Matilde Eugenia Pérez Tamayo
INTRODUCCIÓN
Hablar del sufrimiento, en un mundo como el nuestro, y en nuestro tiempo, puede parecer “llover sobre mojado”, decir lo que todos ya saben, lo que sentimos en nuestra propia carne; lo que todos lamentamos y quisiéramos olvidar, aunque fuera sólo por un momento. Se ve inútil, repetitivo, masoquista – tal vez –, y sin embargo, es útil, necesario, urgente, porque el sufrimiento, cualquiera que sea, pero de un modo particular aquel que nace de la injusticia y de la violencia, afecta nuestra vida personal en su más profunda intimidad y afecta también nuestra convivencia con los demás, de manera grave, y puede llegar a ponernos en situaciones bien difíciles, que es preciso, primero identificar, y luego aceptar, entender, aprender a manejar, y llegar a superar, si queremos tener paz interior; si queremos llevar nuestra vida a su plenitud y construir una sociedad nueva y justa para todos.
El sufrimiento físico y espiritual, es un misterio; un misterio que nos toca profundamente, que nos hiere de mil maneras distintas, en el cuerpo y en el alma; un misterio que nos envuelve sin que sepamos claramente por qué ni cómo; un misterio que tenemos que aceptar, porque es ineludible para todos; nadie puede escapar al sufrimiento por muy intensamente que lo desee y por mucho que luche para conseguirlo.

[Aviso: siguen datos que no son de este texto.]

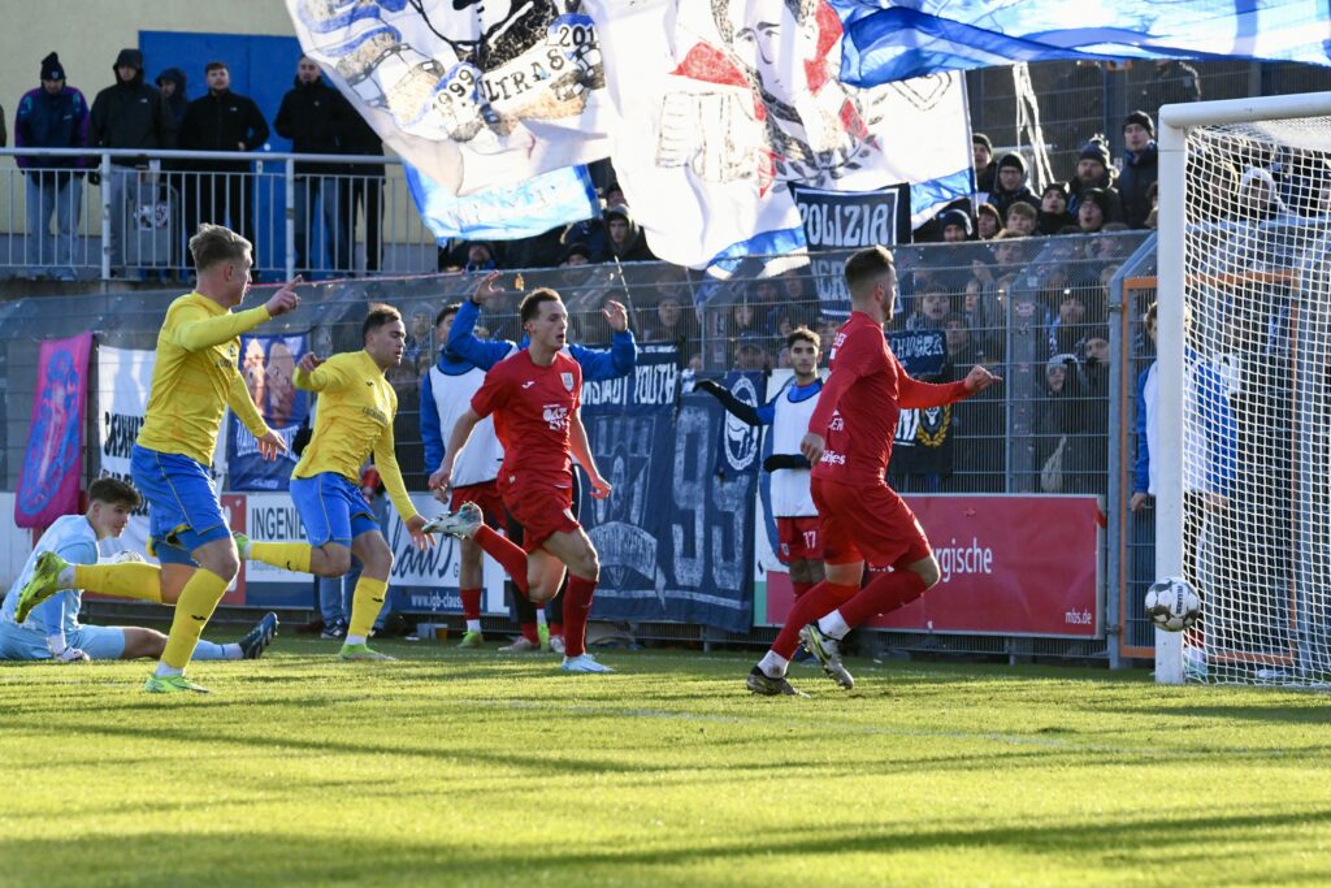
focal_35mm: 220
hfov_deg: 9.4
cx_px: 666
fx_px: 8134
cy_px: 444
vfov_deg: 6.2
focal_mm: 220
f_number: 10
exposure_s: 1/1600
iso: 4000
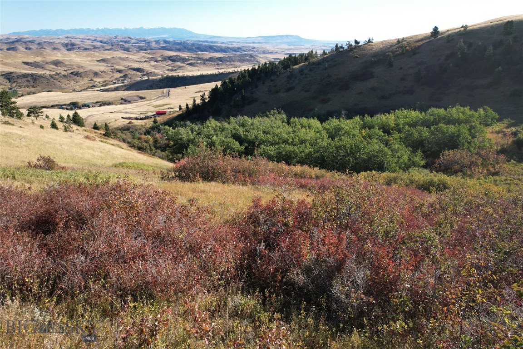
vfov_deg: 57.2
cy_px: 174
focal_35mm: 22
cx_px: 262
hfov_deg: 78.6
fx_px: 320
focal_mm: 8.38
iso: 100
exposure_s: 1/1000
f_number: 2.8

El sufrimiento físico y espiritual, es un misterio que tenemos que asumir porque está íntimamente unido a nuestra condición humana, que es débil y limitada, y fue herida de muerte por el pecado; un misterio que tenemos que “conocer” y “entender” en la medida de lo posible, para poder enfrentarlo con valor y dignidad, sin angustias ni rebeldías que nos desgastan interior y exteriormente.
El sufrimiento es un misterio que tenemos que aprender a mirar a la cara para que no nos precipite en el abismo de la desesperanza; un misterio que tiene que ayudarnos a crecer interiormente, a ser más humanos y por ende más dignos hijos de Dios.